Rand Paul – A Lesson on Plagiarism

Rand Paul - A Lesson On Plagiarism

I believe Senator Rand Paul is in dire need of a lesson on plagiarism. In my short career writing for the Las Vegas Guardian Express, I have eschewed political op-eds, preferring to keep my opinions nested in film reviews, but Rand Paul’s conduct over the last week is not the usual lowering-the-bar-of-political-discourse that is the backbone of right wing machinery. I’m very much a leftist, but my disdain for party politics keeps me on the sidelines.

I have little incentive to assist a Democratic Party that furthers the civil liberties debacles of the Bush Administration. I am not even particularly upset the senator threatened Rachel Maddow to a duel.  Yes, it places Senator Paul dead center in the “war on women narrative” which from a strategic standpoint has been a loser for the Republican Party. I think Maddow can handle herself in the blood and guts arena of political debate and (as they’d say in pro-wrestling) does not need a run-in from yours truly. If we still did live an environment where disputes were settled by duels, I believe she would win decisively. That does not address why I think Rand Paul needs a tutorial.

I have worked as an English Instructor at the community college level for over six years. I have seen a lot of writers come though my classroom, some good, some bad, most just need guidance. Every year, I teach students about plagiarism. I teach them why it is wrong and I teach them about the different forms plagiarism can take. I do not know if Rand Paul is stubborn, I do not know if he is speaking in bad faith. I do not know if this is personally his fault or the error of staff, but,  quite frankly, he is making my job harder by confusing the issue, by treating it as no big deal (but then again, weirdly, challenging critics to a duel). Even though he has a graduate education and even though he is familiar with the proper citation procedures for scientific papers, I am giving him the benefit of the doubt. The rules and conventions for essays and speeches do differ in some regards from scientific works.  The  differences among MLA, APA and AP alone make me weep angry, red tears. Nevertheless, there are constants. Let us take a minute to review two rules relevant to both freshmen and sitting U.S. senators.

Rule one: Wikipedia counts as source.  In most writing classrooms, we do not allow the inclusion of Wikipedia entries as a source. This is not because wiki sources are inherently bad, it is because students use it as a crutch instead of developing their research skills. It is a great starting point for many essays and articles, but it should not represent the foundation of the finished work. That being said, neither he nor his staff are in a writing class, so there is no one to stop them from citing the entry on Gattaca, and for the purposes of a sitting U.S. senator I do not see anything wrong with it in and of itself.  That being said, if you get your information on Gattaca from a Wikipedia entry, then you are citing Wikipedia. This includes plot summary information, no matter what Senator Paul says to the contrary. If you are quoting a line of dialogue from the film, yes, then you can claim to cite the film; otherwise, it is plagiarism.
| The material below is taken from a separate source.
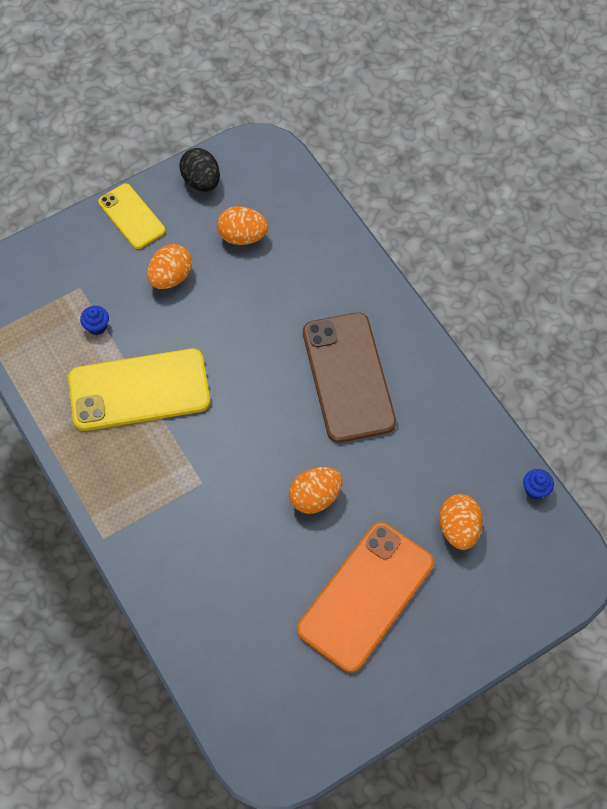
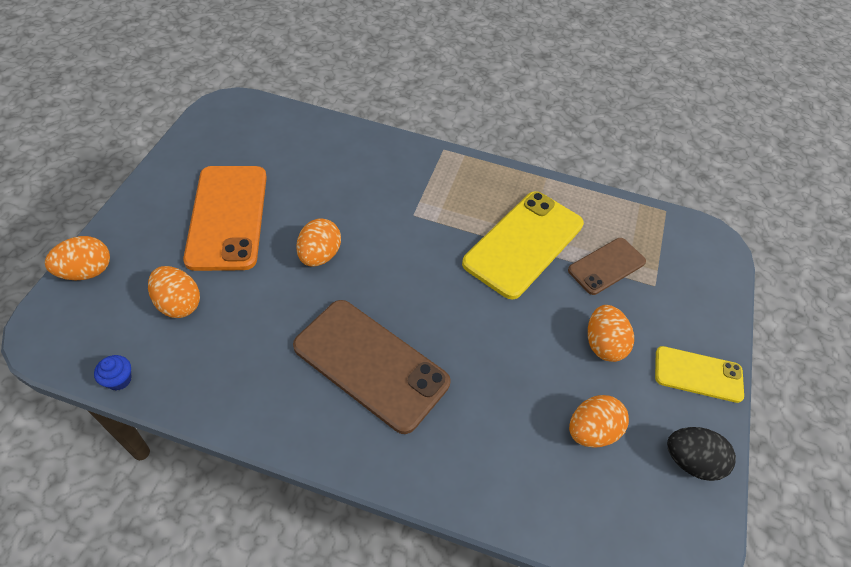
camera: 135 degrees right, 10 degrees down
(97, 326) = (606, 266): blue cupcake -> brown phone
(518, 616) = (86, 271): none -> orange egg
Rule two: citations make it clear to the audience the words and ideas you are using come from a third party. In a speech, this mean stating the names of sources. Often students who use Wikipedia think they are being sneaky by not acknowledging it as a source, when all they have really done is secure themselves an F for violating academic conduct. Without a proper citation it is automatically plagiarism.

It would be easy to make snarky remarks, accuse Rand Paul of being ashamed of the original source, but I don’t think that’s what is going on here. Andrew Kaczynski reports Rand Paul is in, as we say in professorial circles, deep do-do for plagiarizing several pages from a Heritage Foundation study for his book, Government Bullies. As the Heritage Foundation is an established right wing think tank, one would think he would want to promote them. As a rule, right wingers love to reference the Heritage Foundation, that is the whole point of conservative think tanks, to lend academic credibility to right wing positions.

Will Senator Rand Paul take this lesson on plagiarism to heart? Doubtful. He seems far too unwilling to admit from mistakes much less learn from them, but this doesn’t mean you or anyone else has to repeat them. Always give proper credit and never take short cuts. Plagiarism is abhorrent because it is intellectual theft. In a country that treats hard work as a virtue, Rand Paul has spit in the face of the hard work of others, taking credit for their ideas as his own creation. This is why plagiarism is wrong. This is why I am making a big deal about it in the first place and it sends the wrong message to students: it is okay to plagiarize.